■ **EXERCISE AIM**
Identify every line of the data below that contains the string "depth", and copy each of those lines. Case counts.

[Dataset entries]
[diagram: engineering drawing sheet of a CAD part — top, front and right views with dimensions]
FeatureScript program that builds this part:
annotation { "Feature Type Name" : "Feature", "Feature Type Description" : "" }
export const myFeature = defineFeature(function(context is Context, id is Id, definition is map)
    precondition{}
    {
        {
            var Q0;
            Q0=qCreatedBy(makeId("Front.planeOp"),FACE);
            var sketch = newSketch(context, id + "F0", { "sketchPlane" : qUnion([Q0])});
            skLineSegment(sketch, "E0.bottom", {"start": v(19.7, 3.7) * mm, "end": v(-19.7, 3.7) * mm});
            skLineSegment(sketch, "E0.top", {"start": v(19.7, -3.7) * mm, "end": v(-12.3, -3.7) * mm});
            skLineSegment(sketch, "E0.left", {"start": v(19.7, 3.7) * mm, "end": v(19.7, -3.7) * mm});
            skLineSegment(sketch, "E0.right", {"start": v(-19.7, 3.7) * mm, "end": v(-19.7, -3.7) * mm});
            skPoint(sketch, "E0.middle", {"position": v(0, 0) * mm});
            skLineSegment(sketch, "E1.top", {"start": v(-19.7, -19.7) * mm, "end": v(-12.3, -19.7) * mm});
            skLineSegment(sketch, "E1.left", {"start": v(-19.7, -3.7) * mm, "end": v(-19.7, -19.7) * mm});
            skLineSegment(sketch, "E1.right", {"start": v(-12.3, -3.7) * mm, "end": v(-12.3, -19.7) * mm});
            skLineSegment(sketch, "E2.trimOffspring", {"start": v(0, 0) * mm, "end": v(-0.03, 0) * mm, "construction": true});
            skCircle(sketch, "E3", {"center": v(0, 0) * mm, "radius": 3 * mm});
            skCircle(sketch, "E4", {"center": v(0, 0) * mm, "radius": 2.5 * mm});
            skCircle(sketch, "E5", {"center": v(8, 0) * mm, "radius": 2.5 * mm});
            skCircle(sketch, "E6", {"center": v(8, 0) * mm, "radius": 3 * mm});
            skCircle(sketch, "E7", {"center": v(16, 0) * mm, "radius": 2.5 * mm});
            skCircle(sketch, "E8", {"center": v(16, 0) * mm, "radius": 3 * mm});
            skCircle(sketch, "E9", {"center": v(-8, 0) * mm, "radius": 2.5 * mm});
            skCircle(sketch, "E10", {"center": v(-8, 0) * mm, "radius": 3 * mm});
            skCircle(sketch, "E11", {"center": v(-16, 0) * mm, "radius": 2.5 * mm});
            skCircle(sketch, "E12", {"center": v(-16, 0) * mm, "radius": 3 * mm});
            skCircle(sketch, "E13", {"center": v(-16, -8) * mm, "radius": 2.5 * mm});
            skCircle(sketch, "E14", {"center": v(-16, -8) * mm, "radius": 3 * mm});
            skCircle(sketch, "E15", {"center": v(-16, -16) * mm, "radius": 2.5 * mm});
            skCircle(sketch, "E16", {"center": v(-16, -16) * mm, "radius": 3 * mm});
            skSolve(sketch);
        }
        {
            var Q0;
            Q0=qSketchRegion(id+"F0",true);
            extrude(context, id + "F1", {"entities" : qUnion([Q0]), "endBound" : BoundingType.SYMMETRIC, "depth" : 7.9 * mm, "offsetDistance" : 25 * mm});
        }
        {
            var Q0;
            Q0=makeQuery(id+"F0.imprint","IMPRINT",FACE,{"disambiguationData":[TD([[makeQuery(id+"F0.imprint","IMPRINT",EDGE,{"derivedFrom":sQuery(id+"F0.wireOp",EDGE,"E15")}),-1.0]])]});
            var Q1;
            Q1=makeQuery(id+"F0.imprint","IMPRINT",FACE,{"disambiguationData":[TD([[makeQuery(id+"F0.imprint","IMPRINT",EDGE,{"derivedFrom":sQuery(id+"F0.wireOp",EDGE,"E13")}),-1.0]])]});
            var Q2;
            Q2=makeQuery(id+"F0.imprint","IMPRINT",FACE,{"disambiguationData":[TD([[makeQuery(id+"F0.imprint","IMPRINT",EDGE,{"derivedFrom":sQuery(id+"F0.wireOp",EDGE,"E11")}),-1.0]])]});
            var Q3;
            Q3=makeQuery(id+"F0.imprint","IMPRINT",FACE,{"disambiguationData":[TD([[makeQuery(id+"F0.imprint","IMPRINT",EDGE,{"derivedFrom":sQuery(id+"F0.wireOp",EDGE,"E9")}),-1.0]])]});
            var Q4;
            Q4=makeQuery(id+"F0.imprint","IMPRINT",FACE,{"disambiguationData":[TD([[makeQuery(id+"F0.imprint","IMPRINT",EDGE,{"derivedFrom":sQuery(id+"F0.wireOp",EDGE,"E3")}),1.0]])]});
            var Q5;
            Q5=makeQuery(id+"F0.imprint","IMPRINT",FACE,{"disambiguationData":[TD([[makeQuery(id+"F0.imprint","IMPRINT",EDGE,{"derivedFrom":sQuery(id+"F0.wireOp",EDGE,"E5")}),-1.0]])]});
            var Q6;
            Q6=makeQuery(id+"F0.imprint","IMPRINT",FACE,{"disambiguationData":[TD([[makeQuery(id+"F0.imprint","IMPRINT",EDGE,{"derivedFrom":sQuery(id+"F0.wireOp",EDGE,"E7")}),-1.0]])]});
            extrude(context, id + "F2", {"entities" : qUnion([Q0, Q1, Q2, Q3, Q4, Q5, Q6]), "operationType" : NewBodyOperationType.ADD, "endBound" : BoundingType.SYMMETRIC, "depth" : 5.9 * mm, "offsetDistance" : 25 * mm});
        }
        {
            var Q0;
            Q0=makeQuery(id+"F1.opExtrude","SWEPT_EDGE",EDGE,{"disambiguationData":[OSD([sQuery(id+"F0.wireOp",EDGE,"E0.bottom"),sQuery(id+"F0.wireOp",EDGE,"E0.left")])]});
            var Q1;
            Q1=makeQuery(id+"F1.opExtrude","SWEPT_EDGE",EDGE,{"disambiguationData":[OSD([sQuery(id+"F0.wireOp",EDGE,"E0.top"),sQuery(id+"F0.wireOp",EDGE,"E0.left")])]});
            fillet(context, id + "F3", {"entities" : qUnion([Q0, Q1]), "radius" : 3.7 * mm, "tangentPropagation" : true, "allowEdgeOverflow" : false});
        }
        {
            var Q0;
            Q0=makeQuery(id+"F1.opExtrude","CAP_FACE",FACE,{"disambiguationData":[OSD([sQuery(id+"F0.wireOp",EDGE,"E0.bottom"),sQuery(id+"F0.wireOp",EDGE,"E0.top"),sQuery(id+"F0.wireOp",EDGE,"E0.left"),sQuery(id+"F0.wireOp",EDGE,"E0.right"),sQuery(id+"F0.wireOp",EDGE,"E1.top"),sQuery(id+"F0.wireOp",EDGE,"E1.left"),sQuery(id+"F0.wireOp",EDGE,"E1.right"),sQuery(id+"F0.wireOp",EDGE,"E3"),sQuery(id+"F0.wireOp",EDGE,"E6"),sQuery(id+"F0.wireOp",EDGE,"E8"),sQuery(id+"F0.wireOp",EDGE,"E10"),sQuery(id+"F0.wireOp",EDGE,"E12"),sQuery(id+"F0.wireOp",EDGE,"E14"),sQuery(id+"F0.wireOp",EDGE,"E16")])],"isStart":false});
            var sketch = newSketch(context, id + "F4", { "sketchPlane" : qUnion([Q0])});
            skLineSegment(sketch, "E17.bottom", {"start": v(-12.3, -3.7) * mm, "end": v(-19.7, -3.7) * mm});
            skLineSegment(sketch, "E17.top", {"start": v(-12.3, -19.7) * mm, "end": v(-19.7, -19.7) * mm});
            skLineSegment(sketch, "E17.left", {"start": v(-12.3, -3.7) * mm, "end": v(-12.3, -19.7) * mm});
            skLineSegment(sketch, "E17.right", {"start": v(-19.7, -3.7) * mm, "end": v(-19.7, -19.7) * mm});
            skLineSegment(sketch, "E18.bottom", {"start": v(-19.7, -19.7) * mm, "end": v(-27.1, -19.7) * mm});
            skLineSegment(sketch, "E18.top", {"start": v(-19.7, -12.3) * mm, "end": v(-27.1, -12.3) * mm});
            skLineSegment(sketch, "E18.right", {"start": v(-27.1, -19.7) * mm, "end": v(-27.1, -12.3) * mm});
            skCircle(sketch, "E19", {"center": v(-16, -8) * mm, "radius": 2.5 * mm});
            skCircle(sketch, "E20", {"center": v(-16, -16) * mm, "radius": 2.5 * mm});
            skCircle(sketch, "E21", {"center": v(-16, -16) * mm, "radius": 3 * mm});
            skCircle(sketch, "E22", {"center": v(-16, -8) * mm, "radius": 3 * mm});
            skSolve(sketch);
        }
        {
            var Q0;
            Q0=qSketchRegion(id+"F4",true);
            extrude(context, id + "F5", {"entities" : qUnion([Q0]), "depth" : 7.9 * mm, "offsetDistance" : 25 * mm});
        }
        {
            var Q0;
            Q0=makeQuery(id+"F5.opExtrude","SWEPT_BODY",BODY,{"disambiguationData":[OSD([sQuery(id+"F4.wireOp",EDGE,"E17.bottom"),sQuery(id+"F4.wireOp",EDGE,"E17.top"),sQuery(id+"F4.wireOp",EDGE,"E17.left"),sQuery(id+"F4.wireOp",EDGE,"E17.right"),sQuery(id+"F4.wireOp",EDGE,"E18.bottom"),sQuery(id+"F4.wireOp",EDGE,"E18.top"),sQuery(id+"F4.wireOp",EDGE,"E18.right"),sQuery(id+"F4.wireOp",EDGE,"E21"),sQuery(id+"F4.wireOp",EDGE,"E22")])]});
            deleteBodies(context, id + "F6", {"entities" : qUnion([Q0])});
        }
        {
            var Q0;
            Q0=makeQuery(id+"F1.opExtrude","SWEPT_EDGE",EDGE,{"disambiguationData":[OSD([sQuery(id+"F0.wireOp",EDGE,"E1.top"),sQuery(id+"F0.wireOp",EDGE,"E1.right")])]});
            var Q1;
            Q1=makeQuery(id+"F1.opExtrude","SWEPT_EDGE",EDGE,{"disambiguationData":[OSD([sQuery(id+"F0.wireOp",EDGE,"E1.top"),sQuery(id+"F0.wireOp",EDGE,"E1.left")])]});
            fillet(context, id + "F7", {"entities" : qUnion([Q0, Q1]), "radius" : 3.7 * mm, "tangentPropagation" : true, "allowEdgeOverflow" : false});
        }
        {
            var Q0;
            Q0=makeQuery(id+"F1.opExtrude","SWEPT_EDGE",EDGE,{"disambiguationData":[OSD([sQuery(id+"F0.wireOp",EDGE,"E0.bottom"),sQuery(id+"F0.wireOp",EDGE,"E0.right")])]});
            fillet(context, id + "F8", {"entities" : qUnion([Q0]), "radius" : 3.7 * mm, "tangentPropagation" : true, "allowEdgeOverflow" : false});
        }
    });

■ **SOLVED PROBLEM**
            extrude(context, id + "F1", {"entities" : qUnion([Q0]), "endBound" : BoundingType.SYMMETRIC, "depth" : 7.9 * mm, "offsetDistance" : 25 * mm});
            extrude(context, id + "F2", {"entities" : qUnion([Q0, Q1, Q2, Q3, Q4, Q5, Q6]), "operationType" : NewBodyOperationType.ADD, "endBound" : BoundingType.SYMMETRIC, "depth" : 5.9 * mm, "offsetDistance" : 25 * mm});
            extrude(context, id + "F5", {"entities" : qUnion([Q0]), "depth" : 7.9 * mm, "offsetDistance" : 25 * mm});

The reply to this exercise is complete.